Targeting CARM1 with EZM2302 inhibits breast cancer cell growth both in vitro and in vivo. (A) MCF7 cells were transfected with or without Flag-tagged GATAD2A and treated with or without EZM2302 (25 μM, 48 h), followed by immunoprecipitation (IP) with anti-Flag antibody and immunoblotting (IB) analysis with antibodies as indicated. (B) MCF7 cells treated with or without EZM2302 (25 μM, 48 h) were subjected to ChIP with control IgG or anti-GATAD2A specific antibody followed by qPCR analysis with primers specifically targeting promoter regions of selected cell cycle genes as indicated (± s.e.m., *P < 0.05, ***P < 0.001). (C) MCF7 cells treated with or without EZM2302 (25 μM, 48 h) were subjected to RNA extraction and RT-qPCR analysis to examine the expression of selected cell cycle genes as indicated (± s.e.m., *P < 0.05, **P < 0.01, ***P < 0.001). (D-F) MCF7 cells treated with or without EZM2302 at concentration as indicated were subjected to cell proliferation assay (D), FACS analysis (E), and colony formation assay (F) (± s.e.m., **P < 0.01, ***P < 0.001). (G) Quantification of the crystal violet dye as shown in (F) (± s.e.m., ***P < 0.001). (H) MCF7 cells were injected subcutaneously into female BALB/C nude mice, and brushed with estrogen (E₂, 10⁻² M) on the neck every two days until tumor size reached approximately 100 mm³. Mice were then randomly assigned into three groups and treated with or without EZM2302 intraperitoneally every two days for 13 days.

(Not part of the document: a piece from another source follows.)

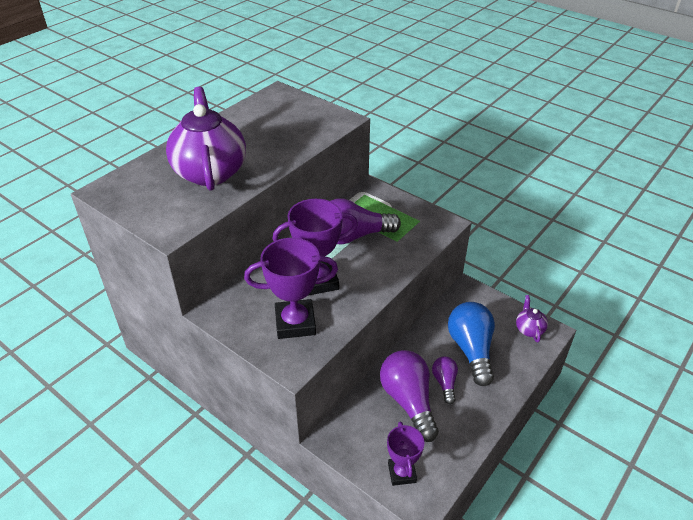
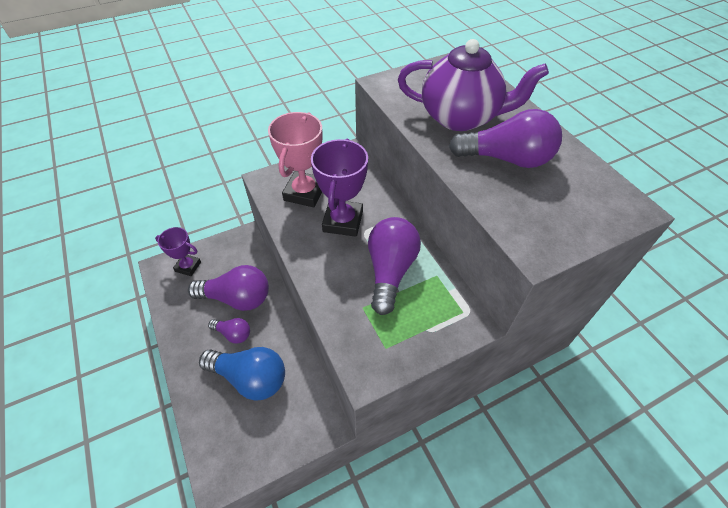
camera: 115 degrees right, 10 degrees up
(256, 142) = (506, 159): none -> purple light bulb
(295, 323) = (304, 193): purple trophy -> pink trophy
(529, 329) = (234, 457): purple teapot -> none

Tumors were harvested, photographed, and weighted. (I) The weight of tumors in (H) is shown (± s.e.m., **P < 0.01, ***P < 0.001). (J) The growth curve of tumors in (H) is shown. (K) Tumors as described in (H) were subjected to RNA extraction and RT-qPCR analysis to examine the expression of selected cell cycle genes as indicated (± s.e.m., *P < 0.05, **P < 0.01, ***P < 0.001).

Figure 8.

A proposed model of CARM1-mediated NuRD methylation in gene transcriptional regulation and cell cycle control. CARM1 and NuRD commonly bind and activate a large cohort of genes with implications in cell cycle control to facilitate G1/S transition. Activation of this gene program requires CARM1 to methylate a key subunit in NuRD, GATAD2A/2B. Aberrant expression of CARM1 and NuRD results in uncontrolled expression of these cell cycle genes and cell cycle progression, leading to cancers, such as breast cancer.